James Holmes: Also on missing on that list, now that I think about it is Spinrad’s Bug Jack Barron, or Men in the Jungle, Bug Jack Barron is a bit more palatable.
Philip K Dick: Well I can think of some older books that at the time seemed good to me. For instance, Gravy Planet, and the Pohl and Kornbluth collaboration: Space Merchants.
James Holmes: Space Merchants.
Philip K Dick: That was awfully good, Sturgeons More Than Human had some good parts, especially in the 3rd section. That was originally the middle part was the novel at end Galaxy and he fanned out in both directions. There was Player Piano of Vonnegut, I believe it was his first novel wasn’t it. That I thought was marvelous. That I have re read many times. As a Freudian slip, I found it the other day among my collection of my own novels, I don’t know who put it there, but there it was, and that was great because of the dialog. That was really as fine dialog as you’ll find, especially between the guy and his wife. In fact I read that and said you know that guy has got more marital problems than I have. Those were good, Bradbury’s Something Wicked This Way Comes was I guess was a fantasy, when the balloon witch floated over head and they punctured it, I said that is really marvelous and then there’s been a few others.
James Holmes: How about in the fantasy realm, a fan, I mean divorced from science fiction. The Man Who Was Thursday.
Philip K Dick: That was, oh Christ, if I could paste my name over somebody else’s name it would have been on that. The Man Who Was Thursday, the dream, what was the subtitle, A Nightmare, that and L Ron Hubbard’s Fear, did you read that?
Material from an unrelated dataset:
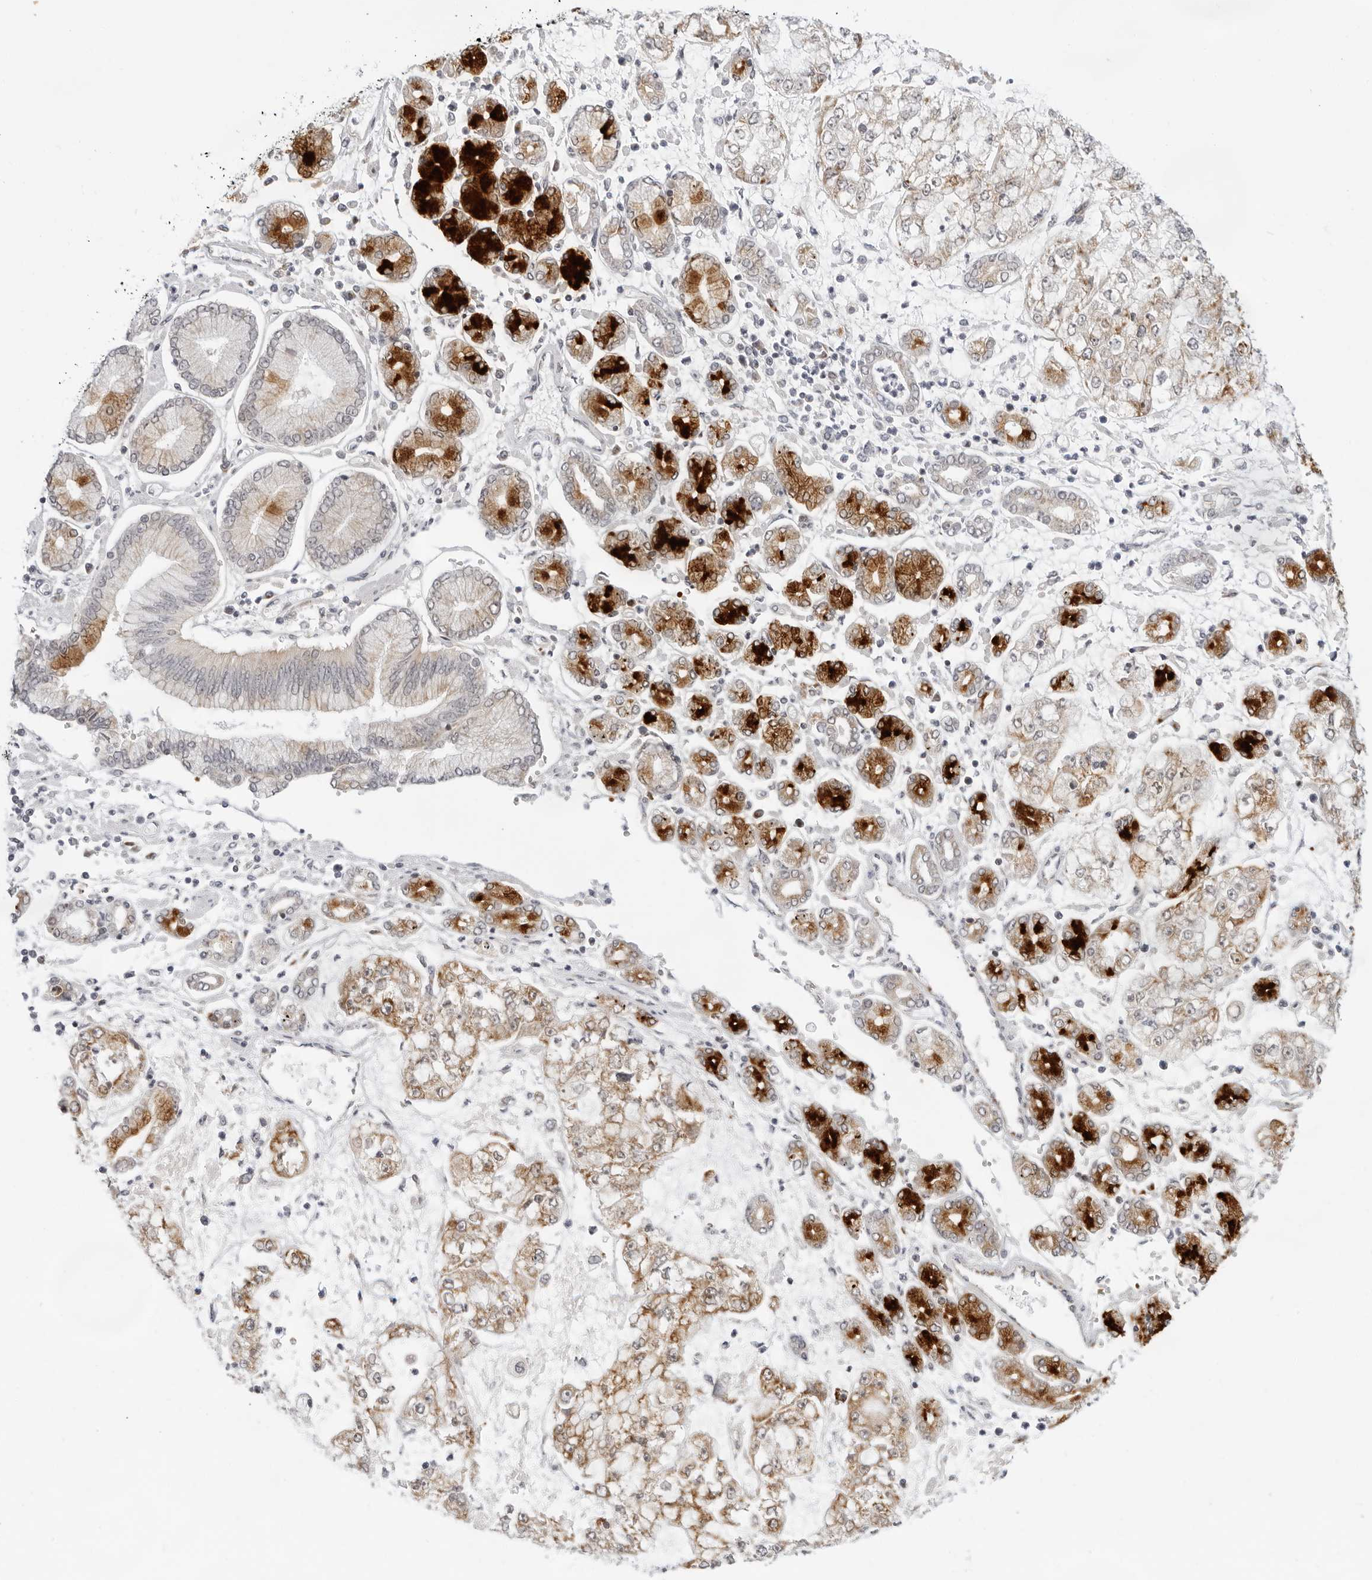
{"staining": {"intensity": "moderate", "quantity": ">75%", "location": "cytoplasmic/membranous"}, "tissue": "stomach cancer", "cell_type": "Tumor cells", "image_type": "cancer", "snomed": [{"axis": "morphology", "description": "Adenocarcinoma, NOS"}, {"axis": "topography", "description": "Stomach"}], "caption": "Stomach adenocarcinoma tissue displays moderate cytoplasmic/membranous expression in about >75% of tumor cells, visualized by immunohistochemistry. The staining was performed using DAB, with brown indicating positive protein expression. Nuclei are stained blue with hematoxylin.", "gene": "CIART", "patient": {"sex": "male", "age": 76}}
James Holmes: No, I didn’t.
Philip K Dick: That was to me, the most frightening thing I have ever read, that was the beginning of the kind of thing, that like I’ve done, a psychological novel, he marketed it as fantasy but like when the guy would walk down the street he would look back real quick and the people passing, walking the other way were lying down. When he looked back, they got up slowly and stood up again and I remember that once it was a study of a disintegrating mind, a trip into schizophrenia and he got it all down, it was all there. Perfect, it could never be improved on. That I would say began and ended the whole psychological or true psychotic novel, I mean that is another reason why just thinking about it now, I’ve never really tried to write a psychotic novel because he really did that in Fear. I know what he was trying to do, and he did it, and when he finished, he never touched it again. never touched anything like that again, didn’t have to.